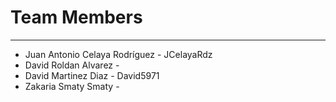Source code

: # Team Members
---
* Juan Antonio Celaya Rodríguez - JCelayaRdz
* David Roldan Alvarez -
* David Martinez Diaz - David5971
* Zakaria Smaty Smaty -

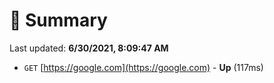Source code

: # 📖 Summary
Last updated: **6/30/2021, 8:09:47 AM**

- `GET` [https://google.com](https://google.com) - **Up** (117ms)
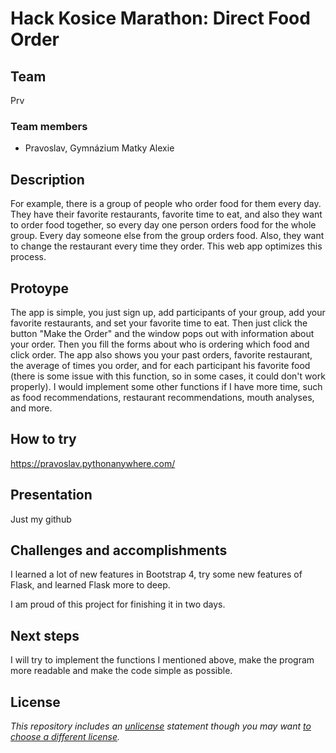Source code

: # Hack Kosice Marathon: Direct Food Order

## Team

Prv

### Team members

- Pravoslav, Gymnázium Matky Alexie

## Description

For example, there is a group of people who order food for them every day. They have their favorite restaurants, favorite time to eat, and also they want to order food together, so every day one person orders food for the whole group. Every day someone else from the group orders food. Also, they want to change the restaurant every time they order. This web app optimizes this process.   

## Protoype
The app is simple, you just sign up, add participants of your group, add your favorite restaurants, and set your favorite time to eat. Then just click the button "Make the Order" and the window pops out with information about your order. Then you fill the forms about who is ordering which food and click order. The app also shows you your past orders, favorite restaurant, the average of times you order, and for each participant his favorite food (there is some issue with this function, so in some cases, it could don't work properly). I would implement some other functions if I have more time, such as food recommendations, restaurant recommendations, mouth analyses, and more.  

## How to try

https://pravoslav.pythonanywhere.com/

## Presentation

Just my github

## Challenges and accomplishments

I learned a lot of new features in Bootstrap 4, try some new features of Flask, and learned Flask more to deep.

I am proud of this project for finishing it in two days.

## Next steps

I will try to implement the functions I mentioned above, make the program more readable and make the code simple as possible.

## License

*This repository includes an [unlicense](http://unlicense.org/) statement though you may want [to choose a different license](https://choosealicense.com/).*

========

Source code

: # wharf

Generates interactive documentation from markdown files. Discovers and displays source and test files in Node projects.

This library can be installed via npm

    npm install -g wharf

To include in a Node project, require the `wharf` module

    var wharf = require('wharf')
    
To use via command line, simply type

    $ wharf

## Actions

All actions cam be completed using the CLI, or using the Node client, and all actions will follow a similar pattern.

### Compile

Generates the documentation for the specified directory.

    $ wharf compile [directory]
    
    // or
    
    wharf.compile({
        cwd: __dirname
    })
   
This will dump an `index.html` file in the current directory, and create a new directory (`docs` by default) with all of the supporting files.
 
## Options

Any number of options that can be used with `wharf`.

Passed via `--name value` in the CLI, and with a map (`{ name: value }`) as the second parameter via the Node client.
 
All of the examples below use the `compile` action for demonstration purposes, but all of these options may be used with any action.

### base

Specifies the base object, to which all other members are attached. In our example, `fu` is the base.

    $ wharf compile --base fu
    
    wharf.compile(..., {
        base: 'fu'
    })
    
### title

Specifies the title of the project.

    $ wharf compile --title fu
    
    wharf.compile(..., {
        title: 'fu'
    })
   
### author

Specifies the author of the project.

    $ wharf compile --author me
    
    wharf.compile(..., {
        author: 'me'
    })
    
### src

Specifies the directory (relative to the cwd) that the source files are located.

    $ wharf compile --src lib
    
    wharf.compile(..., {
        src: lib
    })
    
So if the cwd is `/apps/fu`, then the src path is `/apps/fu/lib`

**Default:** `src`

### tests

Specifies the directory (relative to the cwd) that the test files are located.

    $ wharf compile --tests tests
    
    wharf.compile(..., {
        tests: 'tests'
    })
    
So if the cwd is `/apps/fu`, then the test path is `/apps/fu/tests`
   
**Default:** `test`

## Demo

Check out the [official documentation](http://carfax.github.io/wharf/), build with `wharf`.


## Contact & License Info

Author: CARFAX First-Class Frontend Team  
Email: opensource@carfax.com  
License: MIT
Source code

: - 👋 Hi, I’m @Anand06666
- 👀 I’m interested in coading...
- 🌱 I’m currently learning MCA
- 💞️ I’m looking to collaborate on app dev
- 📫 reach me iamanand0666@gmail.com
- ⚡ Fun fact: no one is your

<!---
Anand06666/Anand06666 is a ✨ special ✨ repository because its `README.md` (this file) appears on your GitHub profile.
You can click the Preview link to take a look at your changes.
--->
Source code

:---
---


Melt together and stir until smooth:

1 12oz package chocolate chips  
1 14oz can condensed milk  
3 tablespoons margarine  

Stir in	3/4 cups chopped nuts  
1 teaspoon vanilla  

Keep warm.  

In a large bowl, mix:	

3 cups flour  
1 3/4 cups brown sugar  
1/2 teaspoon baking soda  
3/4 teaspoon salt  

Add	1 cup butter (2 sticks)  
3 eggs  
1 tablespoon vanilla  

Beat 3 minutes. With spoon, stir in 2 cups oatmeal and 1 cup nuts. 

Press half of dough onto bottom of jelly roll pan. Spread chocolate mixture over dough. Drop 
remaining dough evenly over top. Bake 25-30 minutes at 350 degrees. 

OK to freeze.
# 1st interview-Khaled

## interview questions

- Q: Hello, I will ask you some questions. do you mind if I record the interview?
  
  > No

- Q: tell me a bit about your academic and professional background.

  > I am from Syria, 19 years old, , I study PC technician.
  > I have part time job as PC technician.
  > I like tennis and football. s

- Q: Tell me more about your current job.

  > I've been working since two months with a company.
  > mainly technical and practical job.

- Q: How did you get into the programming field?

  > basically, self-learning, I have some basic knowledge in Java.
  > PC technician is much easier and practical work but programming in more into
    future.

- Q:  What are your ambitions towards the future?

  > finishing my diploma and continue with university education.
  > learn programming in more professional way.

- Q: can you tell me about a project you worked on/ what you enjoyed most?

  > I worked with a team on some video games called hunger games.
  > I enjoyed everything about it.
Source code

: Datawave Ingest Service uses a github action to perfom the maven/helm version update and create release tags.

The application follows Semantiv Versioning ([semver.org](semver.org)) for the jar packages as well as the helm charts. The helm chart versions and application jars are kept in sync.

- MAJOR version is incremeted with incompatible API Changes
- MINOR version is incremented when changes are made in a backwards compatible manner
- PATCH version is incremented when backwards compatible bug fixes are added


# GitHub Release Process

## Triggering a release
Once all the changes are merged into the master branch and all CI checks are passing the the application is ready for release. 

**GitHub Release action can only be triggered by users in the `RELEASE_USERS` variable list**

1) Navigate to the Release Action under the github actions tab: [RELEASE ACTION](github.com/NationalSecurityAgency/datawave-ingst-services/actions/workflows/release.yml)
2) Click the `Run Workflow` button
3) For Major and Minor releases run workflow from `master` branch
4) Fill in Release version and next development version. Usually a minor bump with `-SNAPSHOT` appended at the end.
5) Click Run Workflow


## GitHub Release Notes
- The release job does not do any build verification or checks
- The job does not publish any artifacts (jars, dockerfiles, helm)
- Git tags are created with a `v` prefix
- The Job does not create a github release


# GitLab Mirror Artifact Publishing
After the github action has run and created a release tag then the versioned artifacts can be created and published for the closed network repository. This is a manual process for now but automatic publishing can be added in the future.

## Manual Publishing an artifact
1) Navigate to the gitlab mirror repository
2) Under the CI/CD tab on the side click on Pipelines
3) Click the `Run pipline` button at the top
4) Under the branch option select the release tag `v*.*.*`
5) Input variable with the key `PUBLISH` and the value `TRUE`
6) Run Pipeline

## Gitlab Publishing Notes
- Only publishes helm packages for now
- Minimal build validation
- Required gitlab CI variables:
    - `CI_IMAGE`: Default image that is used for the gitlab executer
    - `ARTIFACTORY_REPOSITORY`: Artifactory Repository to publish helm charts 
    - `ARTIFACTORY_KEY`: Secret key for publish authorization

========

▶ EXERCISE DESCRIPTION:
Please edit the listing lines starting with the line with "All of the examples" and going on through the line with "compile --base fu", replacing "demonstration" with "illustration" and leaving everything else unchanged. Give only those lines.

▶ WRITTEN RESPONSE:
All of the examples below use the `compile` action for illustration purposes, but all of these options may be used with any action.

### base

Specifies the base object, to which all other members are attached. In our example, `fu` is the base.

    $ wharf compile --base fu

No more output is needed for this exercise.